KEY POINTS:
What's really behind Finance Minister Michael Cullen's push for employers to pay higher wages?
Think about it a bit. Cullen does.
People want tax cuts. Tax cuts cost money. (I don't really want to make them - but Helen says I should or we'll lose the election.)
Employers have more money (I've already cut their company taxes. Employers should fund tax cuts.)
This example of a fiscal syllogism is not as daft as it might seem.
The reality is that if employers stump up more in wages - as indeed they should if New Zealand is ever to match First-World conditions - then some of the cash Cullen will have to carve off his surplus when he dishes out personal tax cuts will be replenished through the additional tax that employees will pay on their wage or salary increase.
Neat, isn't it?
Sort of like a gigantic fiscal money-go-round, the kind of thinking that will get up the noses of employers in a rather large way.
Employer groups have wasted no time in retorting that the issue is a productivity one. Their reasoning is that if the Government got out of the private sector's way and stopped crowding out private investment, productivity might just increase along with wages.
The issue is not a simple one, and while Government, employer and union groups have been focused on New Zealand's productivity challenge, the increases have been small.
Cullen might be excused for expressing some frustration with employer lobbies.
He argues he has cut company taxes, as they requested.
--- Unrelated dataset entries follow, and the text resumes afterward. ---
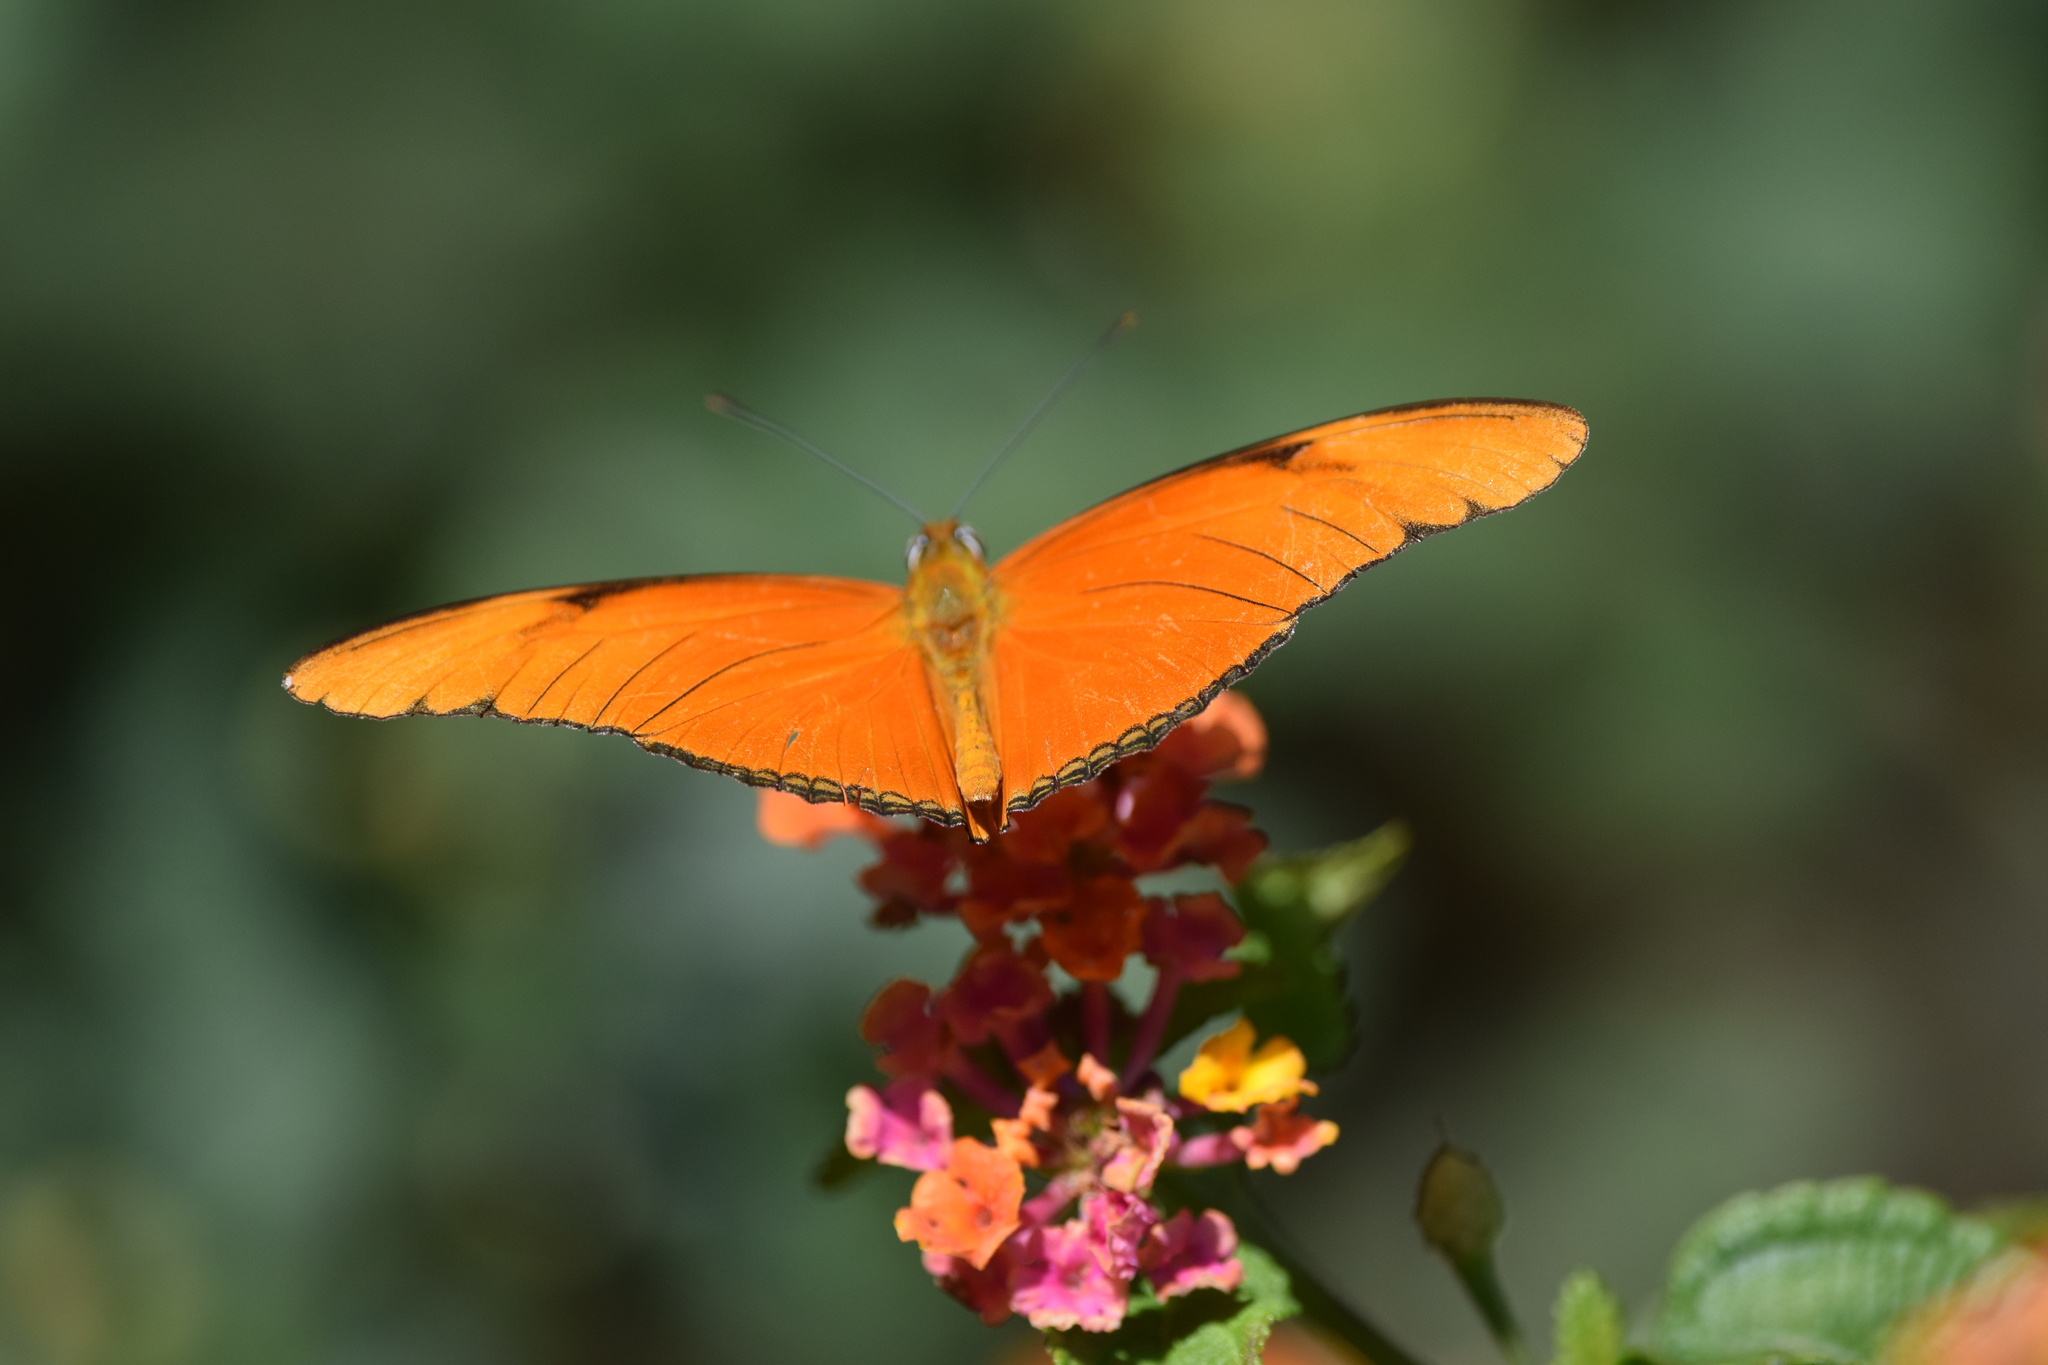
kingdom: Animalia
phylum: Arthropoda
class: Insecta
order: Lepidoptera
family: Nymphalidae
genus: Dryas
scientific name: Dryas iulia
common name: Flambeau
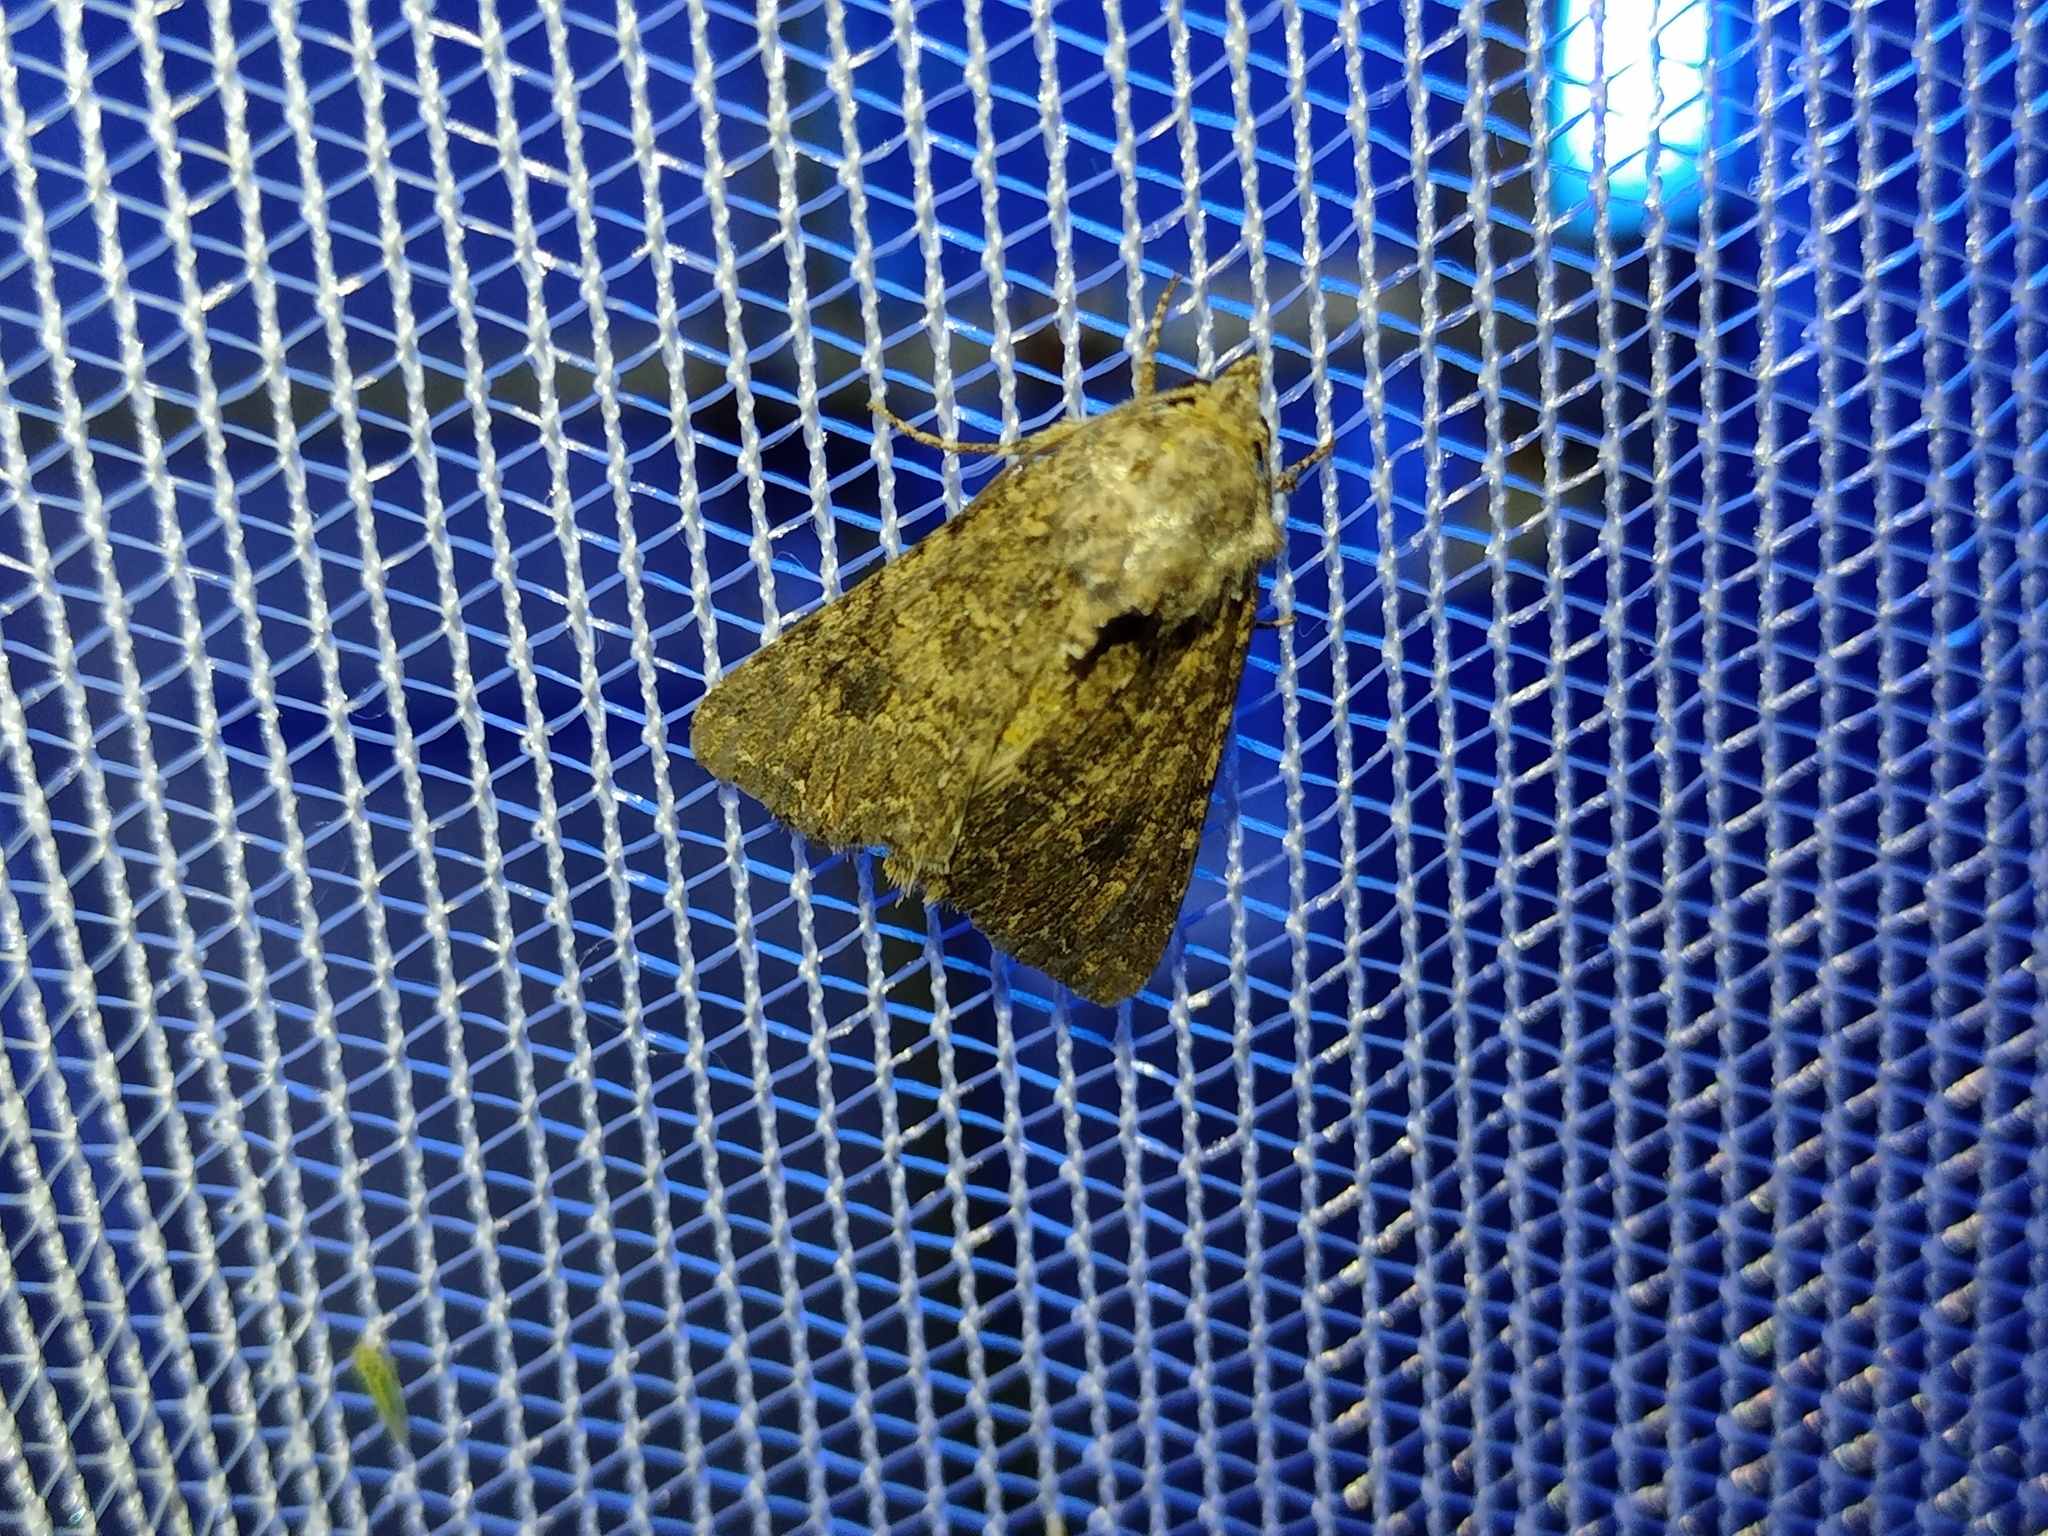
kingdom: Animalia
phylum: Arthropoda
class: Insecta
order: Lepidoptera
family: Noctuidae
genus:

And Cullen is right to question how much of the extra income left in companies' pockets has been invested in new plant and equipment, or upskilling workers to drive a productivity lift.
This difficulty was foreshadowed in the New Zealand Herald's 2006 Mood of the Boardroom survey, which polled major company chief executives and small to medium-sized firms which are members of Business New Zealand.
The poll found that if there was a corporate tax cut:
65 per cent of CEOs would use it to pay staff more.
91 per cent of them would use it to retain earnings for investment.
64 per cent would increase dividends.
As Cullen suggested at that time, the upshot was that a significant portion of the lost revenue from a straight reduction in the company tax rate would flow through to employees and shareholders, rather than go immediately into investments which increase productivity.
Let's not be unfair to employers, here. They are under enormous pressure to offer higher pay packets to attract staff. They are also in a vicious circle where paying more to staff means they have less revenue to retain for capital investment or to pay shareholders extra dividends from increased profits.
The reality - and it's one that employers need to face - is if they don't pay higher wages or salaries, they won't have a business. Staff will simply go to places such as Australia, where employers were given the "get real" message years ago.
But employers also have a point. New Zealand's company tax rate has lost competitiveness. Cullen took too long to reduce the base rate from 33 cents in the dollar to 30 cents to match Australia's headline corporate rate. This unfortunate reluctance to face basic competitive pressures is now colouring the Finance Minister's attitude to personal tax cuts.
Cullen slagged National's tax-cut evangelism last week claiming that beneath its talk of the transformative power of tax cuts was an agenda to undermine the role of Government in society and win elections.
So why aren't Cullen's plans for a programme of personal tax cuts also about winning the election and undermining the Government's role in the economy?
Cullen doesn't buy into this particular syllogism. He claims a higher moral purpose and has put four conditions on the programme.
Labour will not borrow to pay for tax cuts, will not cut services to pay for tax cuts, will not exacerbate inflationary pressures and will not allow tax cuts to lead to greater inequality in society.
The final condition is potentially the most damaging one to New Zealand's ability to claw back its competitive advantage as far as talented people are concerned.
Inequalities are a fact of life, Dr Cullen. That's why we live in a capitalist society rather than a communist one, and offer incentives to improve your lot.
It's a moot point whether Labour's decision to wipe incentives for New Zealanders to improve their lots - through some misguided desire to make an equal society - has simply encouraged more people to move offshore.
In any event, Cullen's comments would be treated more seriously if the Government had applied a salary freeze for Cabinet ministers until other New Zealanders caught up, or a higher tax threshold for those earning more than $200,000.
The fact is that Cullen and Co have paid themselves very nicely over the past eight years and also ensured good pay rises for those on the State payroll. Meantime they have squeezed the retained income available to companies by taking too long to cut the corporate income tax rate.